Fifth Avenue Still on Top, Despite What Study Shows
By Karsten Strauss November 21, 2012 7:44 am
reprintsFifth Avenue’s drop from the top spot of Cushman & Wakefield (CWK)’s list of the world’s most valuable shopping destination has more to do with surging rental rates in Hong Kong than it does a loss of value here in New York. That city’s Causeway Bay now holds the distinction of being the most expensive strip of retail space per square foot thanks to a 35 percent rent value surge, according to C&W’s recent report. Be that as it may, some New York real estate brokers aren’t losing any sleep. In fact, they’re doubting the report’s accuracy altogether.
“There’s no doubt that Causeway Bay in particular, and Hong Kong in general, are hot, high-end retail markets,” said Jack Terzi, principal of commercial real estate brokerage, JTRE. “But I doubt that market has eclipsed Fifth Avenue as the world leader.”
Mr.Terzi is skeptical of the results for two reasons: the study may have calculated leases the entire length of Fifth Avenue, not focusing on the prime spaces between 52nd and 58th streets; and, it may also have used old leases still in place to arrive at its results—leases which “are substantially below the current market,” he said.
“Take 666 Fifth Avenue, for example, where ownership paid all its retail tenants – Hickey Freeman, Brooks Brothers and the NBA Store among them – big money to get out because they were paying well under the prevailing market,” Mr. Terzi told The Commercial Observer. “Ownership replaced those tenants with Swatch, Hollister, Uniqlo and Zara, which paid prevailing market rents, which were far higher than what the old tenants were paying. So as spaces with old leases come up for rent on Fifth Avenue, the per-square-foot price tags on them will have gone way up, to $3,000 or more. The prices on Fifth Avenue may go even higher because there’s such a paucity of available product there, and demand remains extremely strong.”

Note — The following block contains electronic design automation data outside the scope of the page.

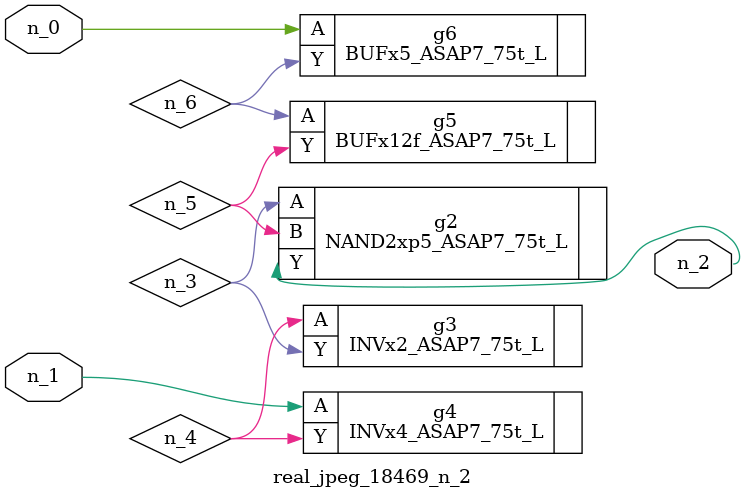
<source format=v>
module real_jpeg_18469_n_2 (n_1, n_0, n_2);

input n_1;
input n_0;

output n_2;

wire n_5;
wire n_4;
wire n_6;
wire n_3;

BUFx5_ASAP7_75t_L g6 ( 
.A(n_0),
.Y(n_6)
);

INVx4_ASAP7_75t_L g4 ( 
.A(n_1),
.Y(n_4)
);

NAND2xp5_ASAP7_75t_L g2 ( 
.A(n_3),
.B(n_5),
.Y(n_2)
);

INVx2_ASAP7_75t_L g3 ( 
.A(n_4),
.Y(n_3)
);

BUFx12f_ASAP7_75t_L g5 ( 
.A(n_6),
.Y(n_5)
);


endmodule
</source>
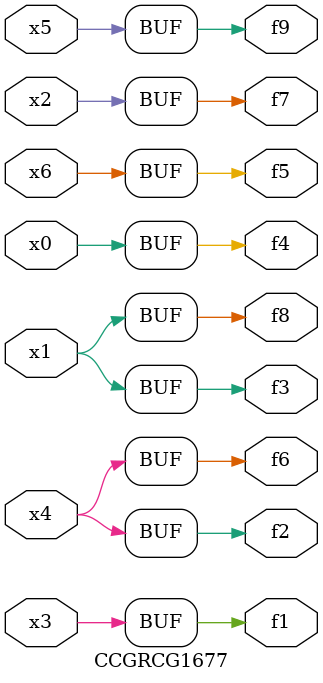
<source format=v>
module CCGRCG1677(
	input x0, x1, x2, x3, x4, x5, x6,
	output f1, f2, f3, f4, f5, f6, f7, f8, f9
);
	assign f1 = x3;
	assign f2 = x4;
	assign f3 = x1;
	assign f4 = x0;
	assign f5 = x6;
	assign f6 = x4;
	assign f7 = x2;
	assign f8 = x1;
	assign f9 = x5;
endmodule

</source>
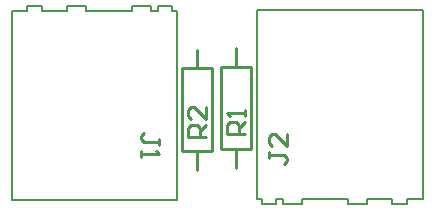
<source format=gbr>
%TF.GenerationSoftware,Altium Limited,Altium Designer,24.7.2 (38)*%
G04 Layer_Color=65535*
%FSLAX43Y43*%
%MOMM*%
%TF.SameCoordinates,D15D1D2A-FCB6-4C81-826D-5CEFA5F89A76*%
%TF.FilePolarity,Positive*%
%TF.FileFunction,Legend,Top*%
%TF.Part,Single*%
G01*
G75*
%TA.AperFunction,NonConductor*%
%ADD14C,0.254*%
%ADD15C,0.200*%
D14*
X19437Y12204D02*
Y13784D01*
Y3624D02*
Y5204D01*
X18187D02*
X20687D01*
Y12204D01*
X18187D02*
X20687D01*
X18187Y5204D02*
Y12204D01*
X16135Y3497D02*
Y5077D01*
Y12077D02*
Y13657D01*
X14885Y12077D02*
X17385D01*
X14885Y5077D02*
Y12077D01*
Y5077D02*
X17385D01*
Y12077D01*
X16897Y6227D02*
X15373D01*
Y6988D01*
X15627Y7242D01*
X16135D01*
X16389Y6988D01*
Y6227D01*
Y6735D02*
X16897Y7242D01*
Y8766D02*
Y7750D01*
X15881Y8766D01*
X15627D01*
X15373Y8512D01*
Y8004D01*
X15627Y7750D01*
X20199Y6481D02*
X18675D01*
Y7242D01*
X18929Y7496D01*
X19437D01*
X19691Y7242D01*
Y6481D01*
Y6988D02*
X20199Y7496D01*
Y8004D02*
Y8512D01*
Y8258D01*
X18675D01*
X18929Y8004D01*
X22238Y4965D02*
Y4457D01*
Y4711D01*
X23508D01*
X23762Y4457D01*
Y4204D01*
X23508Y3950D01*
X23762Y6489D02*
Y5473D01*
X22746Y6489D01*
X22492D01*
X22238Y6235D01*
Y5727D01*
X22492Y5473D01*
X12962Y5565D02*
Y6073D01*
Y5819D01*
X11692D01*
X11438Y6073D01*
Y6326D01*
X11692Y6580D01*
X11438Y5057D02*
Y4549D01*
Y4803D01*
X12962D01*
X12708Y5057D01*
D15*
X32700Y600D02*
Y1000D01*
Y600D02*
X33950D01*
Y1000D01*
X35250D01*
X25050Y600D02*
Y1000D01*
X23450Y600D02*
X25050D01*
X23450D02*
Y1000D01*
X22850D02*
X23450D01*
X22850Y600D02*
Y1000D01*
X21650Y600D02*
X22850D01*
X21650D02*
Y1000D01*
X21250D02*
X21650D01*
X35250D02*
Y17000D01*
X21250D02*
X35250D01*
X21250Y1000D02*
Y17000D01*
X30550Y600D02*
Y1000D01*
X28950Y600D02*
X30550D01*
X28950D02*
Y1000D01*
X30550D02*
X32700D01*
X25050D02*
X28950D01*
X2995Y16958D02*
Y17358D01*
X1745D02*
X2995D01*
X1745Y16958D02*
Y17358D01*
X445Y16958D02*
X1745D01*
X10645D02*
Y17358D01*
X12245D01*
Y16958D02*
Y17358D01*
Y16958D02*
X12845D01*
Y17358D01*
X14045D01*
Y16958D02*
Y17358D01*
Y16958D02*
X14445D01*
X445Y958D02*
Y16958D01*
Y958D02*
X14445D01*
Y16958D01*
X5145D02*
Y17358D01*
X6745D01*
Y16958D02*
Y17358D01*
X2995Y16958D02*
X5145D01*
X6745D02*
X10645D01*
%TF.MD5,07d1444e0b673ebbc8ff712fd4ac15e0*%
M02*

</source>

Norman Sturner, president and founder of murray hill properties, doesn’t see Fifth Avenue as having lost any prestige. In fact, he feels its possible that values may increase.
“I have no doubt that Fifth Avenue will retain its glamour, it’s shine,” he said.

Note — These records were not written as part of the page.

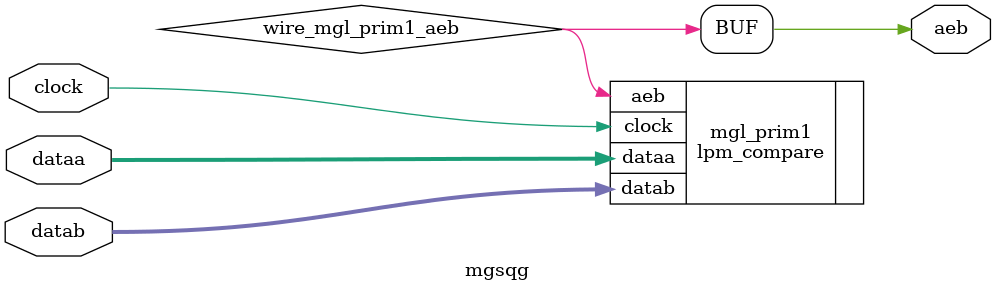
<source format=v>






//synthesis_resources = lpm_compare 1 
//synopsys translate_off
`timescale 1 ps / 1 ps
//synopsys translate_on
module  mgsqg
	( 
	aeb,
	clock,
	dataa,
	datab) /* synthesis synthesis_clearbox=1 */;
	output   aeb;
	input   clock;
	input   [3:0]  dataa;
	input   [3:0]  datab;

	wire  wire_mgl_prim1_aeb;

	lpm_compare   mgl_prim1
	( 
	.aeb(wire_mgl_prim1_aeb),
	.clock(clock),
	.dataa(dataa),
	.datab(datab));
	defparam
		mgl_prim1.lpm_pipeline = 1,
		mgl_prim1.lpm_representation = "UNSIGNED",
		mgl_prim1.lpm_type = "LPM_COMPARE",
		mgl_prim1.lpm_width = 4,
		mgl_prim1.lpm_hint = "ONE_INPUT_IS_CONSTANT=YES";
	assign
		aeb = wire_mgl_prim1_aeb;
endmodule //mgsqg
//VALID FILE

</source>
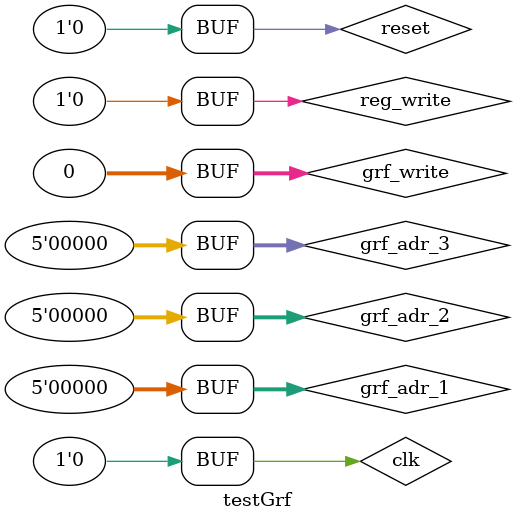
<source format=v>
`timescale 1ns / 1ps


module testGrf;

	// Inputs
	reg clk;
	reg reset;
	reg reg_write;
	reg [4:0] grf_adr_1;
	reg [4:0] grf_adr_2;
	reg [4:0] grf_adr_3;
	reg [31:0] grf_write;

	// Outputs
	wire [31:0] grf_read1;
	wire [31:0] grf_read2;

	// Instantiate the Unit Under Test (UUT)
	GRF uut (
		.clk(clk), 
		.reset(reset), 
		.reg_write(reg_write), 
		.grf_adr_1(grf_adr_1), 
		.grf_adr_2(grf_adr_2), 
		.grf_adr_3(grf_adr_3), 
		.grf_write(grf_write), 
		.grf_read1(grf_read1), 
		.grf_read2(grf_read2)
	);

	initial begin
		// Initialize Inputs
		clk = 0;
		reset = 0;
		reg_write = 0;
		grf_adr_1 = 0;
		grf_adr_2 = 0;
		grf_adr_3 = 0;
		grf_write = 0;

		// Wait 100 ns for global reset to finish
		#100;
        
		// Add stimulus here

	end
      
endmodule


</source>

Murray Hill is an owner of 530 Fifth Avenue, controlling 40,000 square feet of space—approximately12,500 of which is on the ground floor, 19,000 of second floor and mezzanine space, and 18,000 below grade. Mr. Sturner estimates the square footage to be worth between $16 million and $20 million total. Why is he confident in the building’s value? Limited supply. Middle market retailers have sought locations on Fifth Avenue between 42nd and 52nd streets, while luxury goods purveyors have remained between 52nd and 59th. “We are quickly running out of retail space from 42nd street to 52nd street,” said Mr. Sturner.

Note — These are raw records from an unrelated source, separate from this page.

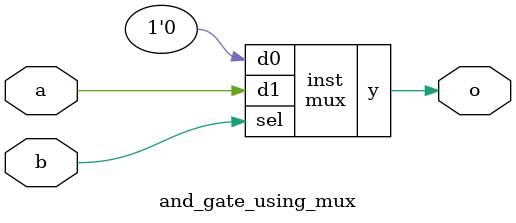
<source format=sv>

module mux
(
  input  d0, d1,
  input  sel,
  output y
);

  assign y = sel ? d1 : d0;

endmodule

//----------------------------------------------------------------------------
// Task
//----------------------------------------------------------------------------

module and_gate_using_mux
(
    input  a,
    input  b,
    output o
);

  // Task:
  // Implement and gate using instance(s) of mux,
  // constants 0 and 1, and wire connections
mux inst  (0, a, b, o);

endmodule

</source>
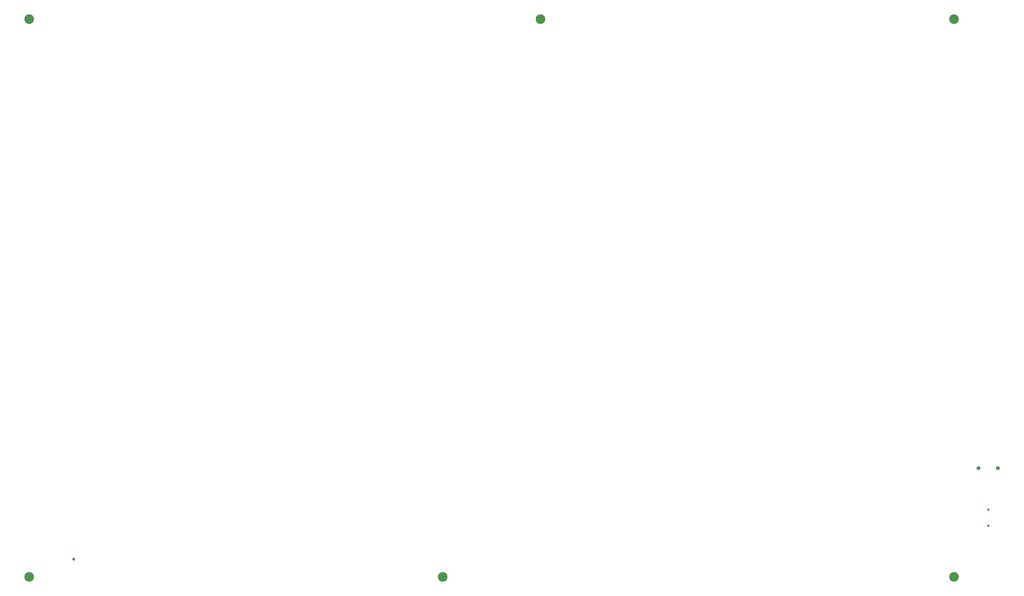
<source format=gbs>
G04 EAGLE Gerber RS-274X export*
G75*
%MOMM*%
%FSLAX34Y34*%
%LPD*%
%INSoldermask Bottom*%
%IPPOS*%
%AMOC8*
5,1,8,0,0,1.08239X$1,22.5*%
G01*
%ADD10C,3.505200*%
%ADD11C,0.853200*%
%ADD12C,1.403200*%
%ADD13C,1.103200*%


D10*
X3430000Y75000D03*
X75000Y75000D03*
D11*
X3554450Y261100D03*
X3554450Y318900D03*
D12*
X3589000Y470000D03*
X3519000Y470000D03*
D13*
X236300Y140000D03*
D10*
X1930000Y2100000D03*
X1575000Y75000D03*
X3430000Y2100000D03*
X75000Y2100000D03*
M02*

</source>
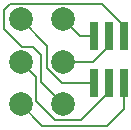
<source format=gbr>
%TF.GenerationSoftware,KiCad,Pcbnew,9.0.0*%
%TF.CreationDate,2025-03-28T11:18:48-04:00*%
%TF.ProjectId,BitaxeGT-Prog,42697461-7865-4475-942d-50726f672e6b,rev?*%
%TF.SameCoordinates,Original*%
%TF.FileFunction,Copper,L2,Bot*%
%TF.FilePolarity,Positive*%
%FSLAX46Y46*%
G04 Gerber Fmt 4.6, Leading zero omitted, Abs format (unit mm)*
G04 Created by KiCad (PCBNEW 9.0.0) date 2025-03-28 11:18:48*
%MOMM*%
%LPD*%
G01*
G04 APERTURE LIST*
%TA.AperFunction,ComponentPad*%
%ADD10C,2.000000*%
%TD*%
%TA.AperFunction,SMDPad,CuDef*%
%ADD11R,0.740000X2.400000*%
%TD*%
%TA.AperFunction,Conductor*%
%ADD12C,0.200000*%
%TD*%
G04 APERTURE END LIST*
D10*
%TO.P,J4,1,Pin_1*%
%TO.N,/EN*%
X145500000Y-83700000D03*
%TO.P,J4,2,Pin_2*%
%TO.N,/3V3*%
X141900000Y-83700000D03*
%TO.P,J4,3,Pin_3*%
%TO.N,/P_TX*%
X145500000Y-87300000D03*
%TO.P,J4,4,Pin_4*%
%TO.N,/GND*%
X141900000Y-87300000D03*
%TO.P,J4,5,Pin_5*%
%TO.N,/P_RX*%
X145500000Y-90900000D03*
%TO.P,J4,6,Pin_6*%
%TO.N,/IO0*%
X141900000Y-90900000D03*
%TD*%
D11*
%TO.P,J3,1,Pin_1*%
%TO.N,/EN*%
X148055000Y-85145000D03*
%TO.P,J3,2,Pin_2*%
%TO.N,/3V3*%
X148055000Y-89045000D03*
%TO.P,J3,3,Pin_3*%
%TO.N,/P_TX*%
X149325000Y-85145000D03*
%TO.P,J3,4,Pin_4*%
%TO.N,/GND*%
X149325000Y-89045000D03*
%TO.P,J3,5,Pin_5*%
%TO.N,/P_RX*%
X150595000Y-85145000D03*
%TO.P,J3,6,Pin_6*%
%TO.N,/IO0*%
X150595000Y-89045000D03*
%TD*%
D12*
%TO.N,/EN*%
X146945000Y-85145000D02*
X145500000Y-83700000D01*
X148055000Y-85145000D02*
X146945000Y-85145000D01*
%TO.N,/P_TX*%
X148000000Y-87300000D02*
X145500000Y-87300000D01*
X149325000Y-85975000D02*
X148000000Y-87300000D01*
X149325000Y-85145000D02*
X149325000Y-85975000D01*
%TO.N,/P_RX*%
X140981054Y-82399000D02*
X140500000Y-82880054D01*
X143602000Y-89002000D02*
X145500000Y-90900000D01*
X140500000Y-84500000D02*
X141999000Y-85999000D01*
X140500000Y-82880054D02*
X140500000Y-84500000D01*
X141999000Y-85999000D02*
X142929000Y-85999000D01*
X150595000Y-84243000D02*
X148751000Y-82399000D01*
X142929000Y-85999000D02*
X143602000Y-86672000D01*
X143602000Y-86672000D02*
X143602000Y-89002000D01*
X148751000Y-82399000D02*
X140981054Y-82399000D01*
X150595000Y-85145000D02*
X150595000Y-84243000D01*
%TO.N,/3V3*%
X144125000Y-85925000D02*
X141900000Y-83700000D01*
X144125000Y-87795000D02*
X144125000Y-85925000D01*
X148055000Y-89045000D02*
X145375000Y-89045000D01*
X145375000Y-89045000D02*
X144125000Y-87795000D01*
%TO.N,/IO0*%
X150595000Y-91325000D02*
X149220000Y-92700000D01*
X143700000Y-92700000D02*
X141900000Y-90900000D01*
X149220000Y-92700000D02*
X143700000Y-92700000D01*
X150595000Y-89045000D02*
X150595000Y-91325000D01*
%TO.N,/GND*%
X146999000Y-92201000D02*
X144807000Y-92201000D01*
X149325000Y-89875000D02*
X146999000Y-92201000D01*
X144807000Y-92201000D02*
X143201000Y-90595000D01*
X143201000Y-90595000D02*
X143201000Y-88601000D01*
X143201000Y-88601000D02*
X141900000Y-87300000D01*
X149325000Y-89045000D02*
X149325000Y-89875000D01*
%TD*%
M02*

</source>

The prestige of Fifth Avenue is a horse of a different color when compared to other prime retail locations in the world, like London or the burgeoning China, he said. “New York City is still the number one location for business, for visitors, for transparency,” said Mr. Sturner.
Powerhouse retail broker, Joseph Sitt, CEO of Thor Equities, also feels that the report does not accurately reflect the rent value of Fifth Avenue. “From every metric, whether its sales, whether its offers being made—if anything (the value) is even higher than that,” he said.
Mr. Sitt, whose Thor Equities has several investments on the Avenue, said he knows of three prospective tenants – all retailers – who have made offers of over $3,000 per square foot on H&M’s space at stawski partners’ 505 Fifth Avenue. “We know the demand is absolutely incredible,” Mr. Sitt said.
With shoppers from all over the world visiting shops in the area and many interested prospective tenants, the city’s prime retail street could also have room to increase in value, he suggested. “I don’t see Fifth Avenue abating,” said Mr. Sitt. “If you walk it, that says it all.”
Ultimately, the far-reaching renown of Fifth Avenue as a retail hub has been earned over generations and is not going away. Neither are the high square foot valuations. “We’re not building Fifth Avenue high rises, we’re just not,” Mr. Sturner said. “…we have to deal with the inventory that’s here.” This is the first time in 11 years that the famous New York street has not sat atop C&W’s list of the world’s most valuable shopping areas and with new lease deals at higher values, it could reclaim the top spot again sooner than later.